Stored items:
___

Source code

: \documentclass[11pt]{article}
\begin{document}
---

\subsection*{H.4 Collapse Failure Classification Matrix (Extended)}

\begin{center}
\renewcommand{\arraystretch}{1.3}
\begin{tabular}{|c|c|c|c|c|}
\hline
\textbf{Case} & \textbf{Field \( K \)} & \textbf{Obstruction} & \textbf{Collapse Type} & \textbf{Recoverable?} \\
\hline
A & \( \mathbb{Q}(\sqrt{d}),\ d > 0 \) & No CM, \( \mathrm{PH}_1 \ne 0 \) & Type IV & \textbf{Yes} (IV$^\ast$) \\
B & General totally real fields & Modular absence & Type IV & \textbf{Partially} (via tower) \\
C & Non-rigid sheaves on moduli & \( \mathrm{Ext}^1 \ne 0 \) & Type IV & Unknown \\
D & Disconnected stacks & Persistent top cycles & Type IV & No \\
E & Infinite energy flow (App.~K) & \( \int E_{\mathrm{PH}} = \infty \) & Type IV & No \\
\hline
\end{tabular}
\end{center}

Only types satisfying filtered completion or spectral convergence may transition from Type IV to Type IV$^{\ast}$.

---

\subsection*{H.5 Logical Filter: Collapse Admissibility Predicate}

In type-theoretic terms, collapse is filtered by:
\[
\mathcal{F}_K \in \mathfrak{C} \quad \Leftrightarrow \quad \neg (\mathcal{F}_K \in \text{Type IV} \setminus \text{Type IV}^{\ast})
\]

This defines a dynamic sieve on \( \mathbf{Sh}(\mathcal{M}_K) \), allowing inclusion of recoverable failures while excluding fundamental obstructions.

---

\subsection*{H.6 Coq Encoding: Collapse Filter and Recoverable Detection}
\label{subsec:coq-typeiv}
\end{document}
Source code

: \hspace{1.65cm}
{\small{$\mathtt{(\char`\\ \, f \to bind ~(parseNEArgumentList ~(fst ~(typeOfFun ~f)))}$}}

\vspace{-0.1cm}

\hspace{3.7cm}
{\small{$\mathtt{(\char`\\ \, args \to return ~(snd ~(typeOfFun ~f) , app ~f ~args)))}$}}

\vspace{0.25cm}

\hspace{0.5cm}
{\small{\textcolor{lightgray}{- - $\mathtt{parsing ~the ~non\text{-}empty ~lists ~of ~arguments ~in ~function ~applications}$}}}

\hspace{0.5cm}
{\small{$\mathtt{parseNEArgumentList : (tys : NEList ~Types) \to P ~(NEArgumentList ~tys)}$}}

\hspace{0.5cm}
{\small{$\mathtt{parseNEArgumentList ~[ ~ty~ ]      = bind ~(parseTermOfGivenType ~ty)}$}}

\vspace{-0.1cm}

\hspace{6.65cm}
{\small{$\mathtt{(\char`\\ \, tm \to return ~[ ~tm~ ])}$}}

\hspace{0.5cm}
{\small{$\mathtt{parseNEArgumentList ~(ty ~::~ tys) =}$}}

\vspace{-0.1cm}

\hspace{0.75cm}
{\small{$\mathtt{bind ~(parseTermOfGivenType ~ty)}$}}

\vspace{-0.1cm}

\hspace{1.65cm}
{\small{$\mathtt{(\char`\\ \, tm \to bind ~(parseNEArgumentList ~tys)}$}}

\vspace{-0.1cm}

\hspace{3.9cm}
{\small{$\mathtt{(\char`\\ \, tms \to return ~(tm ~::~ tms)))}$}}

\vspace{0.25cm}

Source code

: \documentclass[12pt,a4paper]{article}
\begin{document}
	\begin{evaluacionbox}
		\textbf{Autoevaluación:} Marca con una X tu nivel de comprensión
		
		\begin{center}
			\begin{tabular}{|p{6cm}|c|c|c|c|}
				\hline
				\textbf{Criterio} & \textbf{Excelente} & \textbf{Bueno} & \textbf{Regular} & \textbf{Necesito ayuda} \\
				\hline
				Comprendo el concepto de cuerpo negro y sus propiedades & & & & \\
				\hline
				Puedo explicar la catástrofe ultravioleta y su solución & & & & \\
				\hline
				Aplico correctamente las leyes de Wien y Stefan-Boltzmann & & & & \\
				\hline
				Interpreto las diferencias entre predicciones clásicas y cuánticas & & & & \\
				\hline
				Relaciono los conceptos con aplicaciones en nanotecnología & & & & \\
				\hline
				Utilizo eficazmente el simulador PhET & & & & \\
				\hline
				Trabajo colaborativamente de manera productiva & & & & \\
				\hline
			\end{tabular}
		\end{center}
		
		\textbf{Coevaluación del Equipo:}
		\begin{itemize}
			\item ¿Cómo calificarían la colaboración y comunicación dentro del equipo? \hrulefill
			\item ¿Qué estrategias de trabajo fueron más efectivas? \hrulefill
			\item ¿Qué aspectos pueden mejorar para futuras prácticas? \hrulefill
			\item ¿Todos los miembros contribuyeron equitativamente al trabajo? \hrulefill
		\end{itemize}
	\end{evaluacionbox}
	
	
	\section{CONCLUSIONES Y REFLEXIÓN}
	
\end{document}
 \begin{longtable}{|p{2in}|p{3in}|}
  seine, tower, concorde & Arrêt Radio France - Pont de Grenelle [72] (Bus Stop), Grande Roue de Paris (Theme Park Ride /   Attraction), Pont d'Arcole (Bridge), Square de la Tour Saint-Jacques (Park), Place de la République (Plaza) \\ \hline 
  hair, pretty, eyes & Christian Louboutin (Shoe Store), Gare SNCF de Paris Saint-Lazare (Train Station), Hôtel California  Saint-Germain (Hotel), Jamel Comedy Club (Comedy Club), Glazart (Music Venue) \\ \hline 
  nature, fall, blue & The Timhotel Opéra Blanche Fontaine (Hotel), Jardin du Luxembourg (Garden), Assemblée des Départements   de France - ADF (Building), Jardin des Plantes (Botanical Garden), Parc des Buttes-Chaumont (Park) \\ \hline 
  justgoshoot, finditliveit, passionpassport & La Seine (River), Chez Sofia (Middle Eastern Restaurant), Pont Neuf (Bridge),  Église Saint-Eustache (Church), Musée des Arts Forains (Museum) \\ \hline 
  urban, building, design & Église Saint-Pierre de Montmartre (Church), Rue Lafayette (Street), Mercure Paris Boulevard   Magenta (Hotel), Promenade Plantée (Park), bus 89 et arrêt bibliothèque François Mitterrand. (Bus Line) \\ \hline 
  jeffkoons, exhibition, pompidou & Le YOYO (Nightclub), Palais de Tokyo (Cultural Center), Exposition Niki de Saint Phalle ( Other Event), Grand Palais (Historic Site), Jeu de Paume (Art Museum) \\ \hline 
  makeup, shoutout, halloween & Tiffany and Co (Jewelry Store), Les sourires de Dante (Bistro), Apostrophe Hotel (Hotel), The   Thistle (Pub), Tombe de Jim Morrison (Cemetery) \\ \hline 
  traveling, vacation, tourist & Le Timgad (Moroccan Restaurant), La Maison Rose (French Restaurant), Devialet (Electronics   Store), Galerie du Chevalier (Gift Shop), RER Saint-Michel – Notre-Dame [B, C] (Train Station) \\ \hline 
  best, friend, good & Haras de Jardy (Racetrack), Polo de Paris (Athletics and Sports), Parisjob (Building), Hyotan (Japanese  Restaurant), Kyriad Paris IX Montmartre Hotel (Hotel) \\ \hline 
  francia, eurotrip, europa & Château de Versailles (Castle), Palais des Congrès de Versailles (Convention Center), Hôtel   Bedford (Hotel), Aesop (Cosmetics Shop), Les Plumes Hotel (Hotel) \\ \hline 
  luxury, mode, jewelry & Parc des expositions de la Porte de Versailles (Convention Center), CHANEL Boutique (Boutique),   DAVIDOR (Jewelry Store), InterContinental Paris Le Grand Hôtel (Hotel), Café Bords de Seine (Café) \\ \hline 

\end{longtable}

___

The answer should be the complete set of records, printed exactly.

WRITTEN SOLUTION.
Source code

: \documentclass[11pt]{article}
\begin{document}
---

\subsection*{H.4 Collapse Failure Classification Matrix (Extended)}

\begin{center}
\renewcommand{\arraystretch}{1.3}
\begin{tabular}{|c|c|c|c|c|}
\hline
\textbf{Case} & \textbf{Field \( K \)} & \textbf{Obstruction} & \textbf{Collapse Type} & \textbf{Recoverable?} \\
\hline
A & \( \mathbb{Q}(\sqrt{d}),\ d > 0 \) & No CM, \( \mathrm{PH}_1 \ne 0 \) & Type IV & \textbf{Yes} (IV$^\ast$) \\
B & General totally real fields & Modular absence & Type IV & \textbf{Partially} (via tower) \\
C & Non-rigid sheaves on moduli & \( \mathrm{Ext}^1 \ne 0 \) & Type IV & Unknown \\
D & Disconnected stacks & Persistent top cycles & Type IV & No \\
E & Infinite energy flow (App.~K) & \( \int E_{\mathrm{PH}} = \infty \) & Type IV & No \\
\hline
\end{tabular}
\end{center}

Only types satisfying filtered completion or spectral convergence may transition from Type IV to Type IV$^{\ast}$.

---

\subsection*{H.5 Logical Filter: Collapse Admissibility Predicate}

In type-theoretic terms, collapse is filtered by:
\[
\mathcal{F}_K \in \mathfrak{C} \quad \Leftrightarrow \quad \neg (\mathcal{F}_K \in \text{Type IV} \setminus \text{Type IV}^{\ast})
\]

This defines a dynamic sieve on \( \mathbf{Sh}(\mathcal{M}_K) \), allowing inclusion of recoverable failures while excluding fundamental obstructions.

---

\subsection*{H.6 Coq Encoding: Collapse Filter and Recoverable Detection}
\label{subsec:coq-typeiv}
\end{document}
Source code

: \hspace{1.65cm}
{\small{$\mathtt{(\char`\\ \, f \to bind ~(parseNEArgumentList ~(fst ~(typeOfFun ~f)))}$}}

\vspace{-0.1cm}

\hspace{3.7cm}
{\small{$\mathtt{(\char`\\ \, args \to return ~(snd ~(typeOfFun ~f) , app ~f ~args)))}$}}

\vspace{0.25cm}

\hspace{0.5cm}
{\small{\textcolor{lightgray}{- - $\mathtt{parsing ~the ~non\text{-}empty ~lists ~of ~arguments ~in ~function ~applications}$}}}

\hspace{0.5cm}
{\small{$\mathtt{parseNEArgumentList : (tys : NEList ~Types) \to P ~(NEArgumentList ~tys)}$}}

\hspace{0.5cm}
{\small{$\mathtt{parseNEArgumentList ~[ ~ty~ ]      = bind ~(parseTermOfGivenType ~ty)}$}}

\vspace{-0.1cm}

\hspace{6.65cm}
{\small{$\mathtt{(\char`\\ \, tm \to return ~[ ~tm~ ])}$}}

\hspace{0.5cm}
{\small{$\mathtt{parseNEArgumentList ~(ty ~::~ tys) =}$}}

\vspace{-0.1cm}

\hspace{0.75cm}
{\small{$\mathtt{bind ~(parseTermOfGivenType ~ty)}$}}

\vspace{-0.1cm}

\hspace{1.65cm}
{\small{$\mathtt{(\char`\\ \, tm \to bind ~(parseNEArgumentList ~tys)}$}}

\vspace{-0.1cm}

\hspace{3.9cm}
{\small{$\mathtt{(\char`\\ \, tms \to return ~(tm ~::~ tms)))}$}}

\vspace{0.25cm}

Source code

: \documentclass[12pt,a4paper]{article}
\begin{document}
	\begin{evaluacionbox}
		\textbf{Autoevaluación:} Marca con una X tu nivel de comprensión
		
		\begin{center}
			\begin{tabular}{|p{6cm}|c|c|c|c|}
				\hline
				\textbf{Criterio} & \textbf{Excelente} & \textbf{Bueno} & \textbf{Regular} & \textbf{Necesito ayuda} \\
				\hline
				Comprendo el concepto de cuerpo negro y sus propiedades & & & & \\
				\hline
				Puedo explicar la catástrofe ultravioleta y su solución & & & & \\
				\hline
				Aplico correctamente las leyes de Wien y Stefan-Boltzmann & & & & \\
				\hline
				Interpreto las diferencias entre predicciones clásicas y cuánticas & & & & \\
				\hline
				Relaciono los conceptos con aplicaciones en nanotecnología & & & & \\
				\hline
				Utilizo eficazmente el simulador PhET & & & & \\
				\hline
				Trabajo colaborativamente de manera productiva & & & & \\
				\hline
			\end{tabular}
		\end{center}
		
		\textbf{Coevaluación del Equipo:}
		\begin{itemize}
			\item ¿Cómo calificarían la colaboración y comunicación dentro del equipo? \hrulefill
			\item ¿Qué estrategias de trabajo fueron más efectivas? \hrulefill
			\item ¿Qué aspectos pueden mejorar para futuras prácticas? \hrulefill
			\item ¿Todos los miembros contribuyeron equitativamente al trabajo? \hrulefill
		\end{itemize}
	\end{evaluacionbox}
	
	
	\section{CONCLUSIONES Y REFLEXIÓN}
	
\end{document}
 \begin{longtable}{|p{2in}|p{3in}|}
  seine, tower, concorde & Arrêt Radio France - Pont de Grenelle [72] (Bus Stop), Grande Roue de Paris (Theme Park Ride /   Attraction), Pont d'Arcole (Bridge), Square de la Tour Saint-Jacques (Park), Place de la République (Plaza) \\ \hline 
  hair, pretty, eyes & Christian Louboutin (Shoe Store), Gare SNCF de Paris Saint-Lazare (Train Station), Hôtel California  Saint-Germain (Hotel), Jamel Comedy Club (Comedy Club), Glazart (Music Venue) \\ \hline 
  nature, fall, blue & The Timhotel Opéra Blanche Fontaine (Hotel), Jardin du Luxembourg (Garden), Assemblée des Départements   de France - ADF (Building), Jardin des Plantes (Botanical Garden), Parc des Buttes-Chaumont (Park) \\ \hline 
  justgoshoot, finditliveit, passionpassport & La Seine (River), Chez Sofia (Middle Eastern Restaurant), Pont Neuf (Bridge),  Église Saint-Eustache (Church), Musée des Arts Forains (Museum) \\ \hline 
  urban, building, design & Église Saint-Pierre de Montmartre (Church), Rue Lafayette (Street), Mercure Paris Boulevard   Magenta (Hotel), Promenade Plantée (Park), bus 89 et arrêt bibliothèque François Mitterrand. (Bus Line) \\ \hline 
  jeffkoons, exhibition, pompidou & Le YOYO (Nightclub), Palais de Tokyo (Cultural Center), Exposition Niki de Saint Phalle ( Other Event), Grand Palais (Historic Site), Jeu de Paume (Art Museum) \\ \hline 
  makeup, shoutout, halloween & Tiffany and Co (Jewelry Store), Les sourires de Dante (Bistro), Apostrophe Hotel (Hotel), The   Thistle (Pub), Tombe de Jim Morrison (Cemetery) \\ \hline 
  traveling, vacation, tourist & Le Timgad (Moroccan Restaurant), La Maison Rose (French Restaurant), Devialet (Electronics   Store), Galerie du Chevalier (Gift Shop), RER Saint-Michel – Notre-Dame [B, C] (Train Station) \\ \hline 
  best, friend, good & Haras de Jardy (Racetrack), Polo de Paris (Athletics and Sports), Parisjob (Building), Hyotan (Japanese  Restaurant), Kyriad Paris IX Montmartre Hotel (Hotel) \\ \hline 
  francia, eurotrip, europa & Château de Versailles (Castle), Palais des Congrès de Versailles (Convention Center), Hôtel   Bedford (Hotel), Aesop (Cosmetics Shop), Les Plumes Hotel (Hotel) \\ \hline 
  luxury, mode, jewelry & Parc des expositions de la Porte de Versailles (Convention Center), CHANEL Boutique (Boutique),   DAVIDOR (Jewelry Store), InterContinental Paris Le Grand Hôtel (Hotel), Café Bords de Seine (Café) \\ \hline 

\end{longtable}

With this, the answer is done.